# Document segment
·····
How do we know that Blair knew the real facts of the case? Because at least 12
members of the various police units who were present at the crime scene had to
report directly to Blair.
May I clear up a grey area here? The witness, Chris Wells told the UK’s Press
Association he was leaving Stockwell Station when he saw a man being pursued
inside by at least 20 armed police. “The next thing I saw was this guy jump over
the barriers and the police officers were chasing after him and everybody was
just shouting ‘Get out, get out,” Wells said.
These ‘20’ armed police officers are the same group of men that Mark Whitby
mentions as he was escorting the elderly lady from the train, and I would
presume the person believed to have been chased was actually the leader of this
group of policemen. To make the suggestion that de Menezes had actually jumped
the barrier was rather naughty of the Police Commissioner Sir Ian Blair.
So now let us consider some of what Steve Watson/Infowars\ August 27 2005 tells
us.
“The account from Sue Thomason, a freelance journalist from South London, gives
new detail of the shooting and of the terror witnesses endured. “I recall
hearing gunshots…The shooting was coming from the carriage to the left of me.
When I heard the gunshots I thought it was terrorists firing into the crowd. I
thought about getting behind a seat…After the initial first shots…I left the
carriage.” She also says the key detail she gave the number of shots and the
interval between them was missed from her final statement until she insisted it
be included.”
Reports earlier this week suggested that Police Officers and Station managers
were at odds over the existence of CCTV- footage of the shooting. Police
documents submitted to the IPCC stated that “None of the cameras at the scene of
the shooting of Jean Charles de Menezes at Stockwell Tube Station on 22 July
were working”
“There is absolutely no doubt that the police are lying in this instance, unless
the above picture is a fake. There have been no denials of the authenticity of
the above picture. Furthermore, the original leaked document describes CCTV
footage which shows Mr de Menezes entering Stockwell station at a “normal
walking pace” and descended slowly on an escalator. The document said: “At some
point near the bottom he is seen to run across the concourse and enter the
carriage before sitting at an available seat. This suggests that cameras ALL
OVER the station were working.”
·····
# Source data
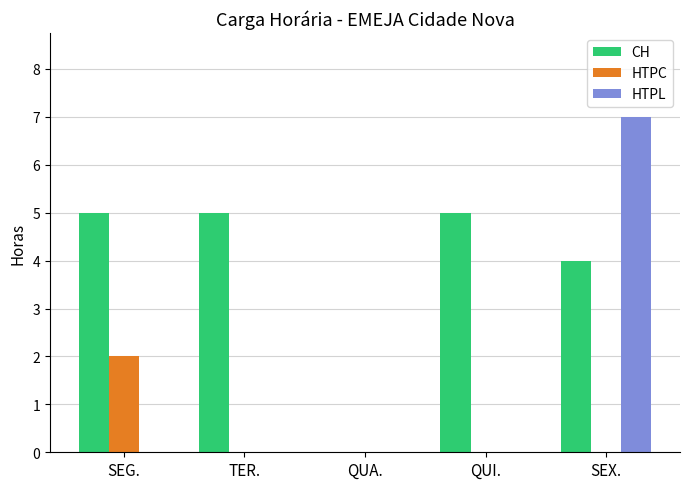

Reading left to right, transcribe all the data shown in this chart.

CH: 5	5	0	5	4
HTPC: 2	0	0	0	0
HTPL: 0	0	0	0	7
·····
# Tasks to perform
• a. List every person named in the Stockwell shooting text, giving each person only once.
• b. Retype the part of the Stockwell shooting text that begins at the words "May I clear" and stops after "Sir Ian Blair.".

# Task-by-task outputs
• a.
Sir Ian Blair
Chris Wells
Mark Whitby
Jean Charles de Menezes
Steve Watson
Sue Thomason

• b.
May I clear up a grey area here? The witness, Chris Wells told the UK’s Press
Association he was leaving Stockwell Station when he saw a man being pursued
inside by at least 20 armed police. “The next thing I saw was this guy jump over
the barriers and the police officers were chasing after him and everybody was
just shouting ‘Get out, get out,” Wells said.
These ‘20’ armed police officers are the same group of men that Mark Whitby
mentions as he was escorting the elderly lady from the train, and I would
presume the person believed to have been chased was actually the leader of this
group of policemen. To make the suggestion that de Menezes had actually jumped
the barrier was rather naughty of the Police Commissioner Sir Ian Blair.